I wanted something with style, something with oomph. I wanted a prince among pastries, a cake that would make Marcella Hazan rip up her numerous cookbooks and cry out in despair.
Unfortunately, the hunt for this elusive perfect cake continues, but the one I chose to make in the first week of school was delicious. This week's recipe is a chocolate cake from my childhood, adapted almost entirely from a great book by Amanda Hesser, a former New York Times food critic. Hesser calls it the "dump-it cake."
My mom used to make this cake on my birthday and sometimes just for fun. It's incredibly easy, and has a surprisingly light consistency.

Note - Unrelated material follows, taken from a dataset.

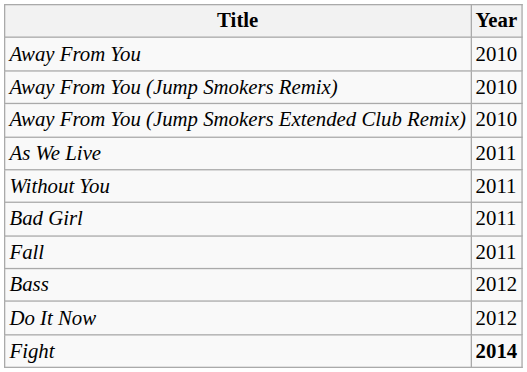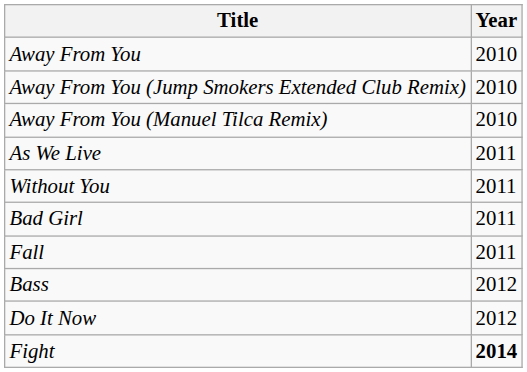- row: Away From You (Jump Smokers Remix) | 2010
+ row: Away From You (Manuel Tilca Remix) | 2010
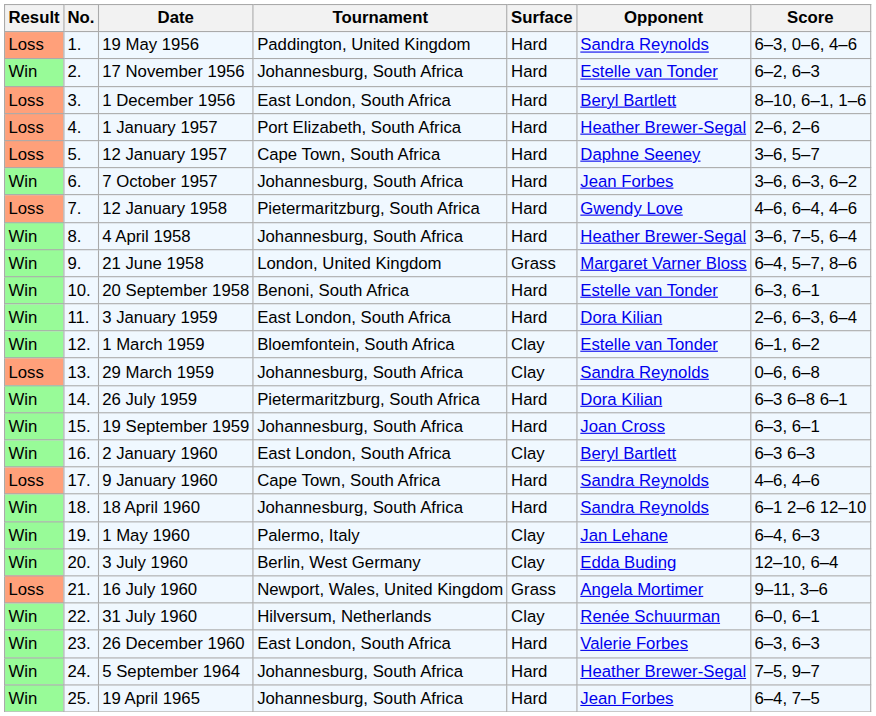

Don't be turned off by the icing: sour cream might sound like an odd base for a frosting, but so does cream cheese, and everybody knows that goes with carrot cake. I hope you all enjoy what I've found to be a consistently satisfying treat.
Ingredients:
2 cups sugar
4 ounces unsweetened chocolate
1/4 pound unsalted butter (1 stick), plus more for greasing the pan
1 cup water
2 cups all-purpose flour, plus more for dusting the pan
2 teaspoons baking soda
1 teaspoon baking powder
1 healthy teaspoon kosher salt
1 cup milk
1 teaspoon cider vinegar
2 eggs
1 teaspoon vanilla extract
11/2 cups Nestle semi-sweet chocolate chips
11/2 cups sour cream, at room temperature
Step One:
Preheat the oven to 375 degrees. Next, dump the sugar, unsweetened chocolate, butter, and water into a saucepan over medium heat. Stir occasionally until all the ingredients have melted. Then remove the pan from the heat and let cool.
Step Two:
In a mixing bowl, mix the flour, baking soda, baking powder, and salt. In another bowl, stir the milk and vinegar together.
Step Three:
Whisk the milk mixture and eggs into the (now cool) chocolate mixture. Then mix in the dry ingredients in four parts. Be sure not to over-mix, or your cake will come out very dense. When this is done, mix in the vanilla. Grease your bundt pan with butter, then sprinkle it with a little flour.
Step Four:
Pour the batter into the greased pan and slide it onto the middle rack of your oven. Cook until a toothpick poked into the cake's center comes out clean, just about 30 minutes.
Let the cake cool for 10 minutes, then remove from the pan and cool on a rack. To remove from the pan, place a plate over the pan, invert, and then bang on the pan until the cake falls out. If you greased the pan well enough, this should be easy. Now let the cake cool completely.
Step Five:
Melt the chocolate chips in another saucepan, then let the chocolate cool until they have reached room temperature. This step is very important, because if the chocolate and sour cream are not the same temperature, the icing will turn out very lumpy.
Stir in the sour cream, 1/4 cup at a time, until the mixture is smooth. Then ice the cake with a spatula or knife, or some combination of thee two. Serve in generous portions and enjoy!